Summitt's statement also said that Hart met again with her and he "indicated that I misinterpreted what he said."
Summitt's affidavit came in a lawsuit filed by a former media relations director for women's sports, Debby Jennings. Jennings is suing the school for age and gender discrimination and for retaliation.
Jennings said in her lawsuit that she wrote an e-mail to Hart the day after his initial meeting with Summitt, with Jennings saying in the e-mail that she opposed the decision regarding Summitt and considered it discriminatory.
Jennings said Hart retaliated against her two months later by giving her the option to resign, retire or be fired.

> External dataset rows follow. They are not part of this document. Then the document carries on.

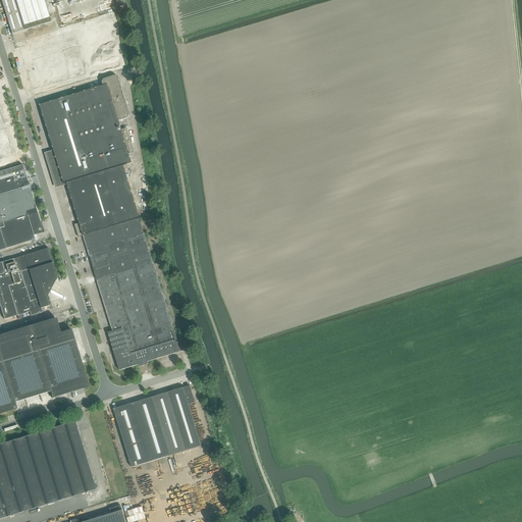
[(1,0),(12,34),(51,21),(44,0),(1,0)]
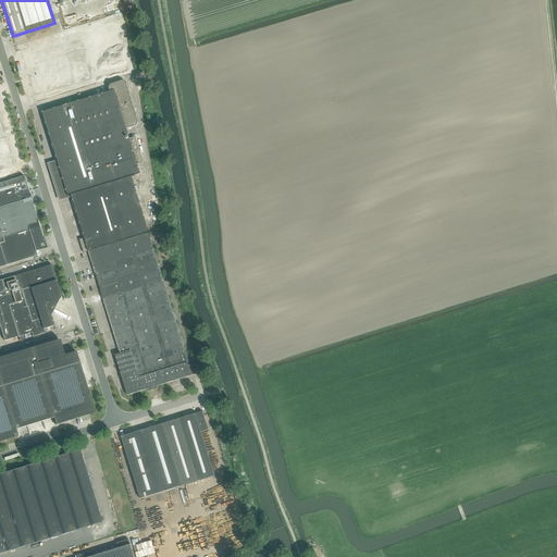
[(114,24),(19,53),(24,73),(121,44),(114,24)]
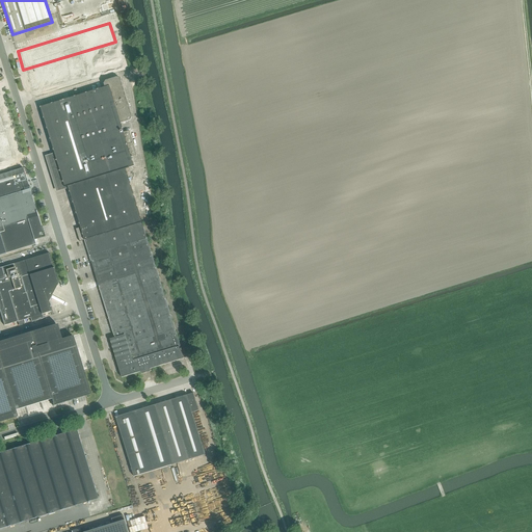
[(120,57),(28,85),(31,96),(123,68),(120,57)]
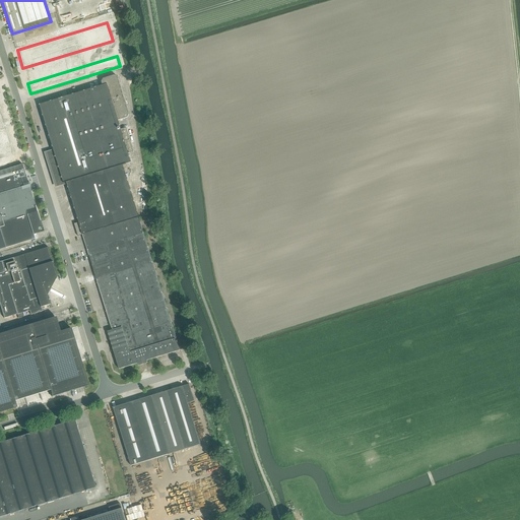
[(103,85),(40,105),(64,183),(66,183),(69,192),(69,193),(68,194),(71,197),(73,203),(72,203),(71,205),(74,207),(76,213),(74,215),(77,218),(77,217),(79,222),(74,223),(78,237),(82,235),(112,330),(108,331),(119,369),(138,364),(138,366),(148,363),(147,361),(180,350),(123,165),(126,164),(131,163),(128,153),(134,151),(126,127),(121,129),(118,120),(127,118),(129,114),(118,77),(115,75),(104,79),(102,82),(103,85)]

She alleged that even before that, she had many of her work responsibilities taken away and given to younger men.
Efforts to reach Hart Thursday night for comment were unsuccessful.
Jennings, who had worked at Tennessee for 35 years, retired in May.
In her complaint filed in U.S. District Court, Jennings said she was forced out because "certain members of the athletic department ... wanted to model UT-K's athletic department as a good 'ol boys club."
A spokeswoman for the university said she could not comment because the legal case was ongoing.
Summitt, who led the Lady Vols to eight national championships and whose 1,098 wins are the most in major-college basketball history, remains involved in mentoring Tennessee players and recruiting as the team's head coach emeritus through April 2013.